Tesla's rival Lucid has also made the switch to NACS. Lucid's cars will also be able to charge at Supercharger stations come 2025. Though the move might be a bitter pill to swallow for the ex-Tesla employees at Lucid, the move goes a long way to making its EVs even more accessible for its customers.


Though Mazda doesn't sell any EVs right now, it will in the future. That's why it announced it will move to NACS for its future products and will give its cars access to the Tesla Supercharger network, too.


2025 will be when BMW Group EVs move to the increasingly common NACS port. Brands include Mini and Rolls-Royce, both of which are owned by BMW. In addition, BMW will provide the adapter for existing cars.
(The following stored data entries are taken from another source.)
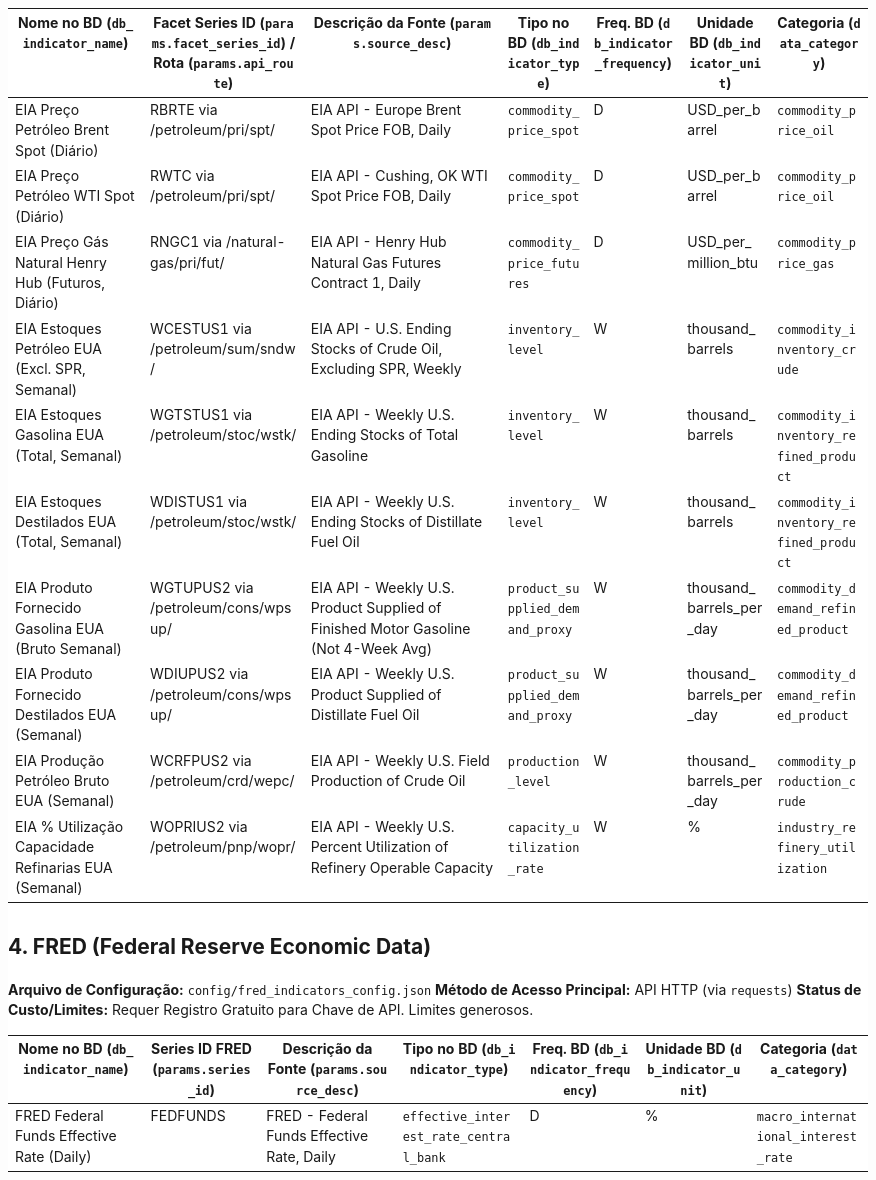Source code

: | Nome no BD (`db_indicator_name`)                             | Facet Series ID (`params.facet_series_id`) / Rota (`params.api_route`) | Descrição da Fonte (`params.source_desc`)                                          | Tipo no BD (`db_indicator_type`)        | Freq. BD (`db_indicator_frequency`) | Unidade BD (`db_indicator_unit`) | Categoria (`data_category`)                 |
|--------------------------------------------------------------|----------------------------------------------------------------------|------------------------------------------------------------------------------------|---------------------------------------|-------------------------------------|---------------------------------|---------------------------------------------|
| EIA Preço Petróleo Brent Spot (Diário)                       | RBRTE via /petroleum/pri/spt/                                        | EIA API - Europe Brent Spot Price FOB, Daily                                       | `commodity_price_spot`                | D                                   | USD_per_barrel                  | `commodity_price_oil`                   |
| EIA Preço Petróleo WTI Spot (Diário)                         | RWTC via /petroleum/pri/spt/                                         | EIA API - Cushing, OK WTI Spot Price FOB, Daily                                    | `commodity_price_spot`                | D                                   | USD_per_barrel                  | `commodity_price_oil`                   |
| EIA Preço Gás Natural Henry Hub (Futuros, Diário)            | RNGC1 via /natural-gas/pri/fut/                                      | EIA API - Henry Hub Natural Gas Futures Contract 1, Daily                            | `commodity_price_futures`             | D                                   | USD_per_million_btu             | `commodity_price_gas`                   |
| EIA Estoques Petróleo EUA (Excl. SPR, Semanal)               | WCESTUS1 via /petroleum/sum/sndw/                                    | EIA API - U.S. Ending Stocks of Crude Oil, Excluding SPR, Weekly                     | `inventory_level`                     | W                                   | thousand_barrels                | `commodity_inventory_crude`             |
| EIA Estoques Gasolina EUA (Total, Semanal)                   | WGTSTUS1 via /petroleum/stoc/wstk/                                   | EIA API - Weekly U.S. Ending Stocks of Total Gasoline                              | `inventory_level`                     | W                                   | thousand_barrels                | `commodity_inventory_refined_product` |
| EIA Estoques Destilados EUA (Total, Semanal)                 | WDISTUS1 via /petroleum/stoc/wstk/                                   | EIA API - Weekly U.S. Ending Stocks of Distillate Fuel Oil                         | `inventory_level`                     | W                                   | thousand_barrels                | `commodity_inventory_refined_product` |
| EIA Produto Fornecido Gasolina EUA (Bruto Semanal)           | WGTUPUS2 via /petroleum/cons/wpsup/                                  | EIA API - Weekly U.S. Product Supplied of Finished Motor Gasoline (Not 4-Week Avg) | `product_supplied_demand_proxy`       | W                                   | thousand_barrels_per_day        | `commodity_demand_refined_product`    |
| EIA Produto Fornecido Destilados EUA (Semanal)               | WDIUPUS2 via /petroleum/cons/wpsup/                                  | EIA API - Weekly U.S. Product Supplied of Distillate Fuel Oil                      | `product_supplied_demand_proxy`       | W                                   | thousand_barrels_per_day        | `commodity_demand_refined_product`    |
| EIA Produção Petróleo Bruto EUA (Semanal)                    | WCRFPUS2 via /petroleum/crd/wepc/                                    | EIA API - Weekly U.S. Field Production of Crude Oil                                | `production_level`                    | W                                   | thousand_barrels_per_day        | `commodity_production_crude`          |
| EIA % Utilização Capacidade Refinarias EUA (Semanal)           | WOPRIUS2 via /petroleum/pnp/wopr/                                    | EIA API - Weekly U.S. Percent Utilization of Refinery Operable Capacity            | `capacity_utilization_rate`           | W                                   | %                               | `industry_refinery_utilization`       |

## 4. FRED (Federal Reserve Economic Data)

**Arquivo de Configuração:** `config/fred_indicators_config.json`
**Método de Acesso Principal:** API HTTP (via `requests`)
**Status de Custo/Limites:** Requer Registro Gratuito para Chave de API. Limites generosos.

| Nome no BD (`db_indicator_name`)                                            | Series ID FRED (`params.series_id`) | Descrição da Fonte (`params.source_desc`)                                                                 | Tipo no BD (`db_indicator_type`)                     | Freq. BD (`db_indicator_frequency`) | Unidade BD (`db_indicator_unit`) | Categoria (`data_category`)                 |
|-----------------------------------------------------------------------------|-------------------------------------|-----------------------------------------------------------------------------------------------------------|------------------------------------------------------|-------------------------------------|---------------------------------|---------------------------------------------|
| FRED Federal Funds Effective Rate (Daily)                                   | FEDFUNDS                            | FRED - Federal Funds Effective Rate, Daily                                                                | `effective_interest_rate_central_bank`               | D                                   | %                               | `macro_international_interest_rate`       |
Software at BMW will be changing to suit the switch to NACS as well, and cars will be updated with the ability to find available Superchargers as well as pay for charging via in-car apps.

Jaguar but not Land Rover

Jaguar will also adopt the NACS port. Per usual, 2025 is the magical year that Jaguar EVs will begin to use the port. However, the brand seems committed to finding adapters for existing users sooner than that, saying that NACS adapters will be provided for I-Pace owners “once available.”

Interestingly, despite living under the same corporate umbrella known as JLR, Land Rover hasn't made the switch to NACS as Jaguar has. As of right now, Land Rover is the last major holdout on making the switch.


Both Toyota and Lexus have folded and gone to the NACS port. Implementation is starting up in 2025 for both, with the adapter available around the same time.


Volkswagen, Audi, and Porsche announced they will all switch to NACS. Like most major brands that have also made this switch, cars from the Volkswagen-Audi group will be able to use Tesla's Supercharger stations once 2025 rolls around.


Stellantis is a large corporate entity that encompasses Dodge, Jeep, Chrysler, Alfa Romeo, Maserati, Ram, Fiat and Abarth. Like all other major brands, the major conglomerate has switched to NACS. However, there is no deal with Tesla that allows cars from these brands to be charged at Supercharger stations. It remains to be seen if a deal will be made in the future or if Stellantis will hold out on this key piece of the NACS switch.

Edmunds says

The move to NACS from virtually all major automakers should bring peace of mind to anyone considering an EV in the near (and distant) future.